Mobile Government Service Promotion Strategies: Exploring Sustainable Development Pathways Based on Provincial Government Practices in China
Abstract
:1. Introduction
2. Literature Review
2.1. The Influencing Factors of MGSs
2.1.1. Push Factors Influencing MGSs
2.1.2. Pull Factors Influencing MGSs
2.1.3. Mooring Factors Influencing MGSs
2.2. Mobile Government Service Level Modeling
- (1)
- Technological Conditions: Technological conditions are key factors in the development of MGSs, and they mainly include technological infrastructure and the level of government data openness. The development of MGSs requires strong technical support [74]. Technological infrastructure is the foundation of MGS development, supporting governments in data-driven thinking and providing hardware support for the modernization, digitization, and intelligentization of digital governance. Government data openness is a key factor in enhancing MGSs. By opening government data, the issue of information asymmetry in government services can be better addressed, improving the level of e-participation in the region [75]. MGSs constitute data-centric public service reform. Data resources are not only the foundation of mobile government governance, but also the guarantee for optimizing public service delivery mechanisms. Governments need to fully utilize cross-departmental information to solve complex problems [76]. By integrating and opening government data, MGSs can offer personalized, convenient services, improve communication between citizens and governments, and enhance the efficiency of public service delivery in cities where e-government development lags, achieving smarter, more efficient government construction [77].
- (2)
- Organizational Conditions: Organizational factors are critical to the development of mobile government services, and these factors primarily encompass government attention and financial investment.

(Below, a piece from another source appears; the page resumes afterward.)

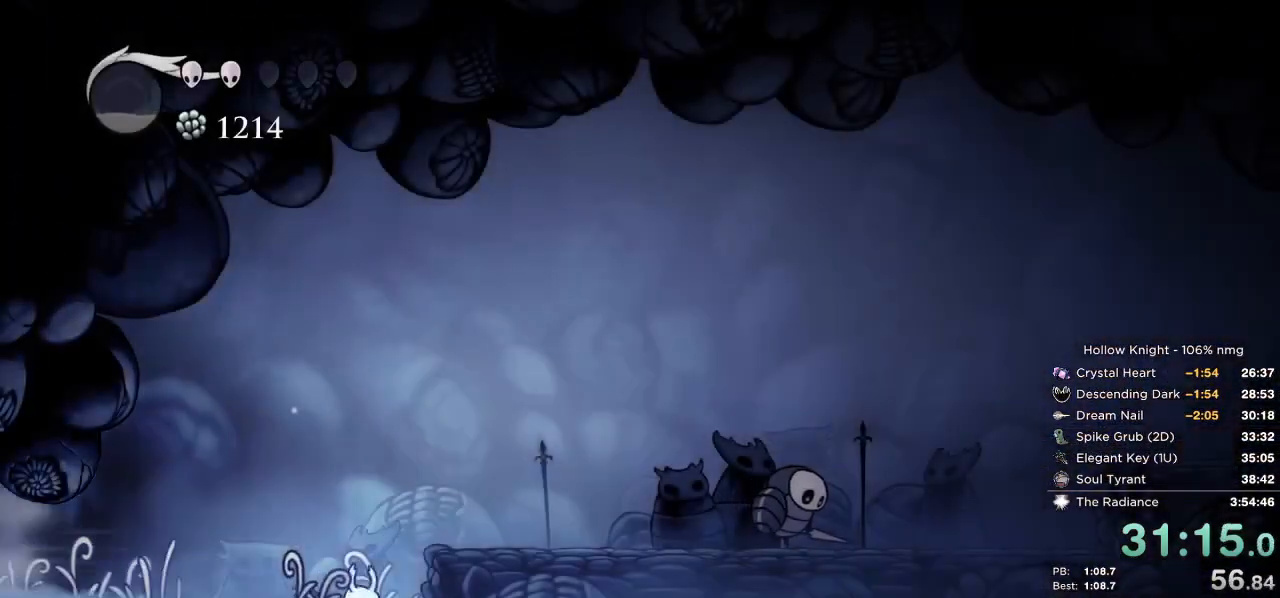
{"keys": ["right"], "events": [[67, "jump", "down"], [333, "jump", "up"]]}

Among the factors influencing local government behavior, the degree of emphasis placed by higher-level leadership and the preferences of local governments are pivotal [78]. Strong leadership and well-formulated strategic planning facilitate the accelerated development and implementation of e-government applications [79]. From the perspective of resource-based theory, setting strategic development goals within public sector organizations enhances the interaction between resources, thereby aiding public sector managers in developing capabilities tailored to the objectives of the public sector and its “strengthening” efforts [80]. Financial resource allocation is essential for the innovation and advancement of online government services [41]. A robust economic foundation and sufficient financial budget contribute to higher e-service performance [81], driving the improvement of mobile government service levels.
- (3)
- Environmental Conditions: Environmental conditions encompass three critical dimensions: internet penetration rate, citizen demand, and citizen engagement. These factors collectively influence and govern the interactions between the internal and external elements of the MGS system, thus ultimately determining the system’s operational mode and functionality. The regional internet penetration rate is a crucial factor in determining the accessibility of MGSs within a specific area. A higher penetration rate increases the likelihood that citizens will access and utilize MGSs. Moreover, the methods and capabilities of e-government service provision must be built upon a precise understanding of user demand. The core function of MGSs lies in providing public information and government services to the public, and the magnitude of citizen demand directly impacts the quality of service [82]. The varying intensity of user demand faced by different governments may lead to distinct performance outcomes in their online service offerings [83]. Citizen engagement refers to the level of participation and activity of citizens within the MGS system, encompassing aspects such as the frequency of use, depth of interaction, and breadth of engagement. A rise in citizen engagement signifies a greater number of users actively utilizing MGSs, which not only incentivizes government departments to enhance service quality, but also drives innovation and improvement in services, thereby further elevating the overall level of MGSs.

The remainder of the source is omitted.